Gülbahar, “Yıllardır yeni bir sığınak açılmadı bu ülkede. Bir adet cinsel şiddet kriz merkezi yok. Kadına yönelik şiddetle mücadele hattı olan Alo 183 hattı çalışmıyor. Bakın hattın çalışması son derece önemli bir şey. Belki de son dakikada o hatta ulaşacak bir kadının hayatı kurtulacak” diyor.

Avukat Gülbahar, şiddetle mücadele eden kadınların baskı altında olduğu bir toplumda kadınların korunmasının mümkün olmadığını söylüyor. Gülbahar, şiddetle mücadele eden kadınlara baskıyı da şöyle anlatıyor:

“Kadın öldürüldükten sonra o kadına, o kadının geride kalan çocuklarına bir yararı yok ki; ağırlaştırılmış müebbet de verseniz, idam da etseniz kadın katillerini. Oraya varmadan önce devletin politika oluşturması lazım. Tam tersine politika oluşturacak kadın örgütlerini, kadın derneklerini zaten kıskaç altında tutan ve dahası yeni çıkan derneklere sınırlama getiren kanunla kadına yönelik şiddetle mücadele edecek derneklere bile kayyum atama riski taşıyan koşullarda yaşıyoruz şu anda.””

“Her cinayet sonrası yapılan kınamalar bir anlam ifade etmiyor”

İstanbul Sözleşmesi’nin uygulanması için iktidarla, muhalefet arasında da büyük bir çekişme var. Muhalefet, sözleşmenin uygulanması gerektiğinde ısrar ederken hükümetin hep “yan çizdiği”nden yakınıyor.

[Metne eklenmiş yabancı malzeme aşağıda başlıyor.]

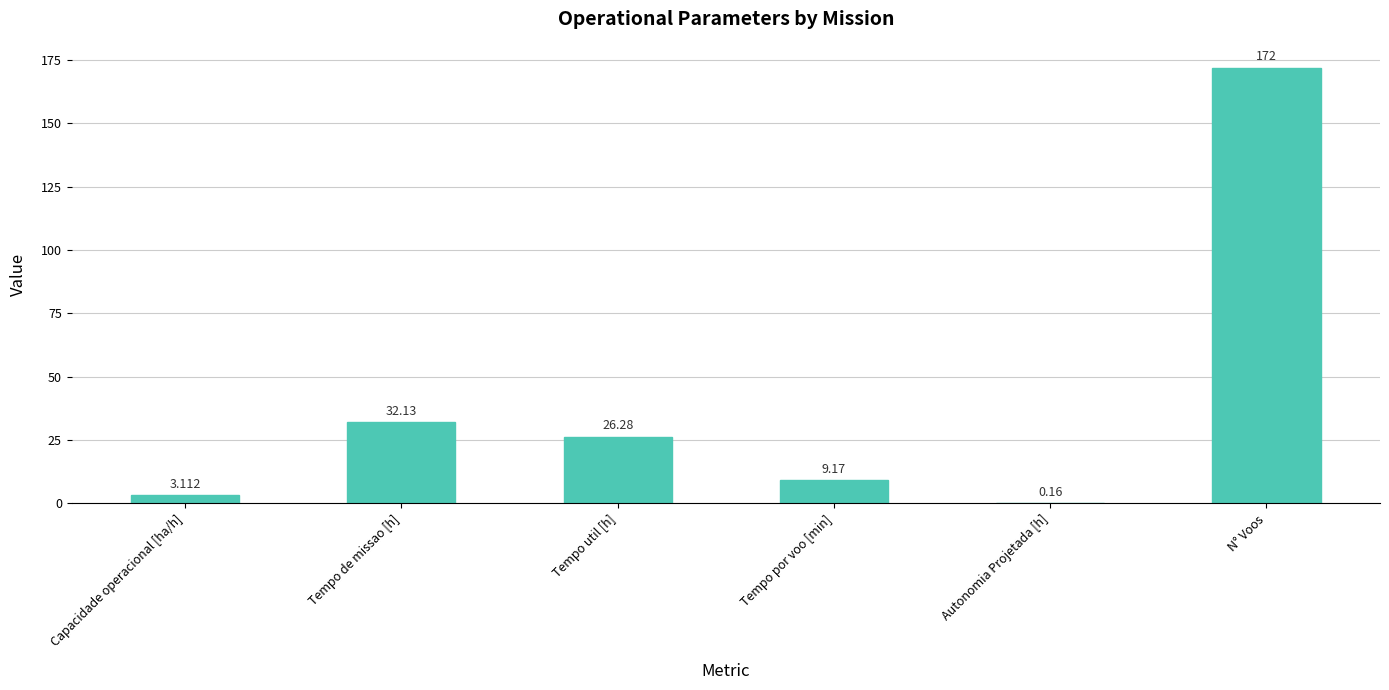

Where does the data first go above 26?

Tempo de missao [h]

CHP Kadın Kolları Genel Başkanı Aylin Nazlıaka ise hükümetin her cinayetten sonra yayımladığı kınama mesajlarının hiçbir anlam ifade etmediğini söylerken, kadın, aile ve toplum hayatı konusunda yaptığı açıklamalarla sürekli eleştirilen Diyanet İşleri Başkanlığı’nın da topluma yön vermeye çalışmaktan vazgeçmesi gerektiğini ifade ediyor.

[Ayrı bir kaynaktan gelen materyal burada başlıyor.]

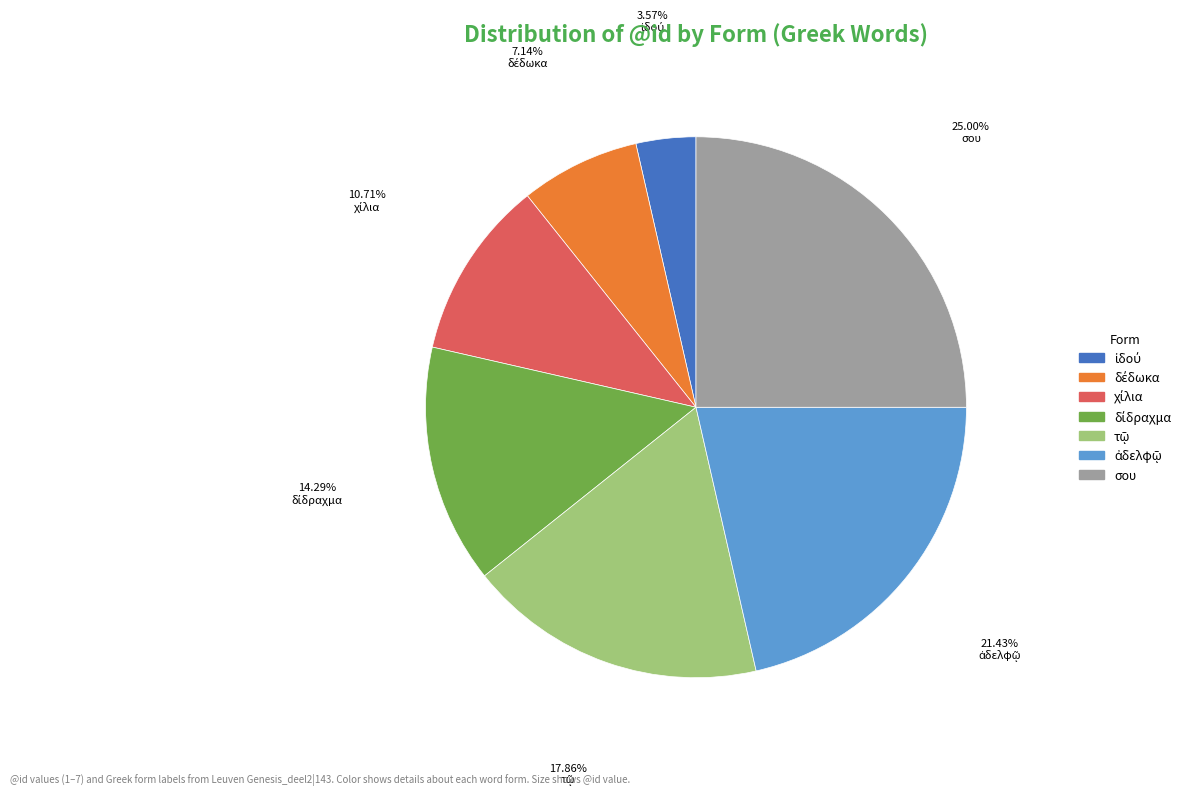

Which slice is the largest?

σου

Nazlıaka, hükümetin cinsiyet eşitliği politikalarını hayata geçirmesi gerektiğini şöyle anlatıyor:

“Şiddete yönelik sıfır toleransla yaklaşıyoruz deyip İstanbul Sözleşmesi’ni ve 6284’ü hayata geçirmeyenler daha ne kadar bu kınamaları yapmaya devam edecekler. Kadının en iyi mesleğinin, en iyi kariyerinin annelik olduğunu iddia eden Diyanet’in aklıyla yönetilemez bu ülke. Biz artık katledilen kız kardeşlerimizin çetelesini tutmaktan bıktık. Önemli olan kadına yönelik şiddeti kınamak değil, kadına yönelik şiddeti önlemek, eşitlikçi politikaları hayata geçirmek ve kadının hayatın her alanında güçlenmesini teminat altına almaktır.”